TO DO:
a. In the text about RDL, do these statements agree with it: (i) RDL wrote 12 single-authored books; (ii) RDL made 120 foreign tours; (iii) the compilation includes reminiscences from RDL's family members? Answer each with yes or no and quote the deciding words of the text.
b. Reproduce word for word the part of the text about RDL that opens with the words containing "The list of single-authored" and closes with "in professional life.".

TEXT FOR ANALYSIS:
The list of single-authored 12 books written by RDL, and covering a wide range of topics of medicine and NM and beyond, such as on Ayurveda, Homeopathy, Computers in medicine, medical profession and law, rural reconstruction, would be too difficult to be matched or emulated by anyone today. The inspirational message from that impressive list should itself suffice to motivate willing younger professionals to aim truly high in professional life.
The list of RDL's lectures/orations, and the 120 cities visited by him for delivering these talks, as well as the 52 foreign tours, etc., are there for those looking for finer details. For completion of his professional pursuits and philosophies, reference to coverage of allied topics such as his inspiration from Gandhiji, doctor–patient relationship, medicolegal aspects, Medical Council of India, religion-related issues, etc., can be cited. More importantly, reminiscences and comments of RDL's associates, students, and family members are also there in the compilation. They give a nice flavor of the degree and depth of influence that RDL exerted on many people in his long career and reiterate the inspiration to be derived by going through the volume.

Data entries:

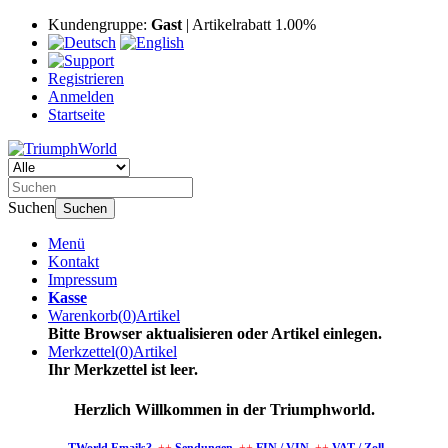
Kundengruppe:
Gast
| Artikelrabatt 1.00%
Registrieren
Anmelden
Startseite
Suchen
Suchen
Menü
Kontakt
Impressum
Kasse
Warenkorb
(
0
)
Artikel
Bitte Browser aktualisieren oder Artikel einlegen.
Merkzettel
(
0
)
Artikel
Ihr Merkzettel ist leer.
Herzlich Willkommen in der Triumphworld.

ANSWERS TO THE TASKS:
a.
(i) Yes: "The list of single-authored 12 books written by RDL"
(ii) No: "the 120 cities visited by him for delivering these talks, as well as the 52 foreign tours"
(iii) Yes: "reminiscences and comments of RDL's associates, students, and family members are also there in the compilation"

b.
The list of single-authored 12 books written by RDL, and covering a wide range of topics of medicine and NM and beyond, such as on Ayurveda, Homeopathy, Computers in medicine, medical profession and law, rural reconstruction, would be too difficult to be matched or emulated by anyone today. The inspirational message from that impressive list should itself suffice to motivate willing younger professionals to aim truly high in professional life.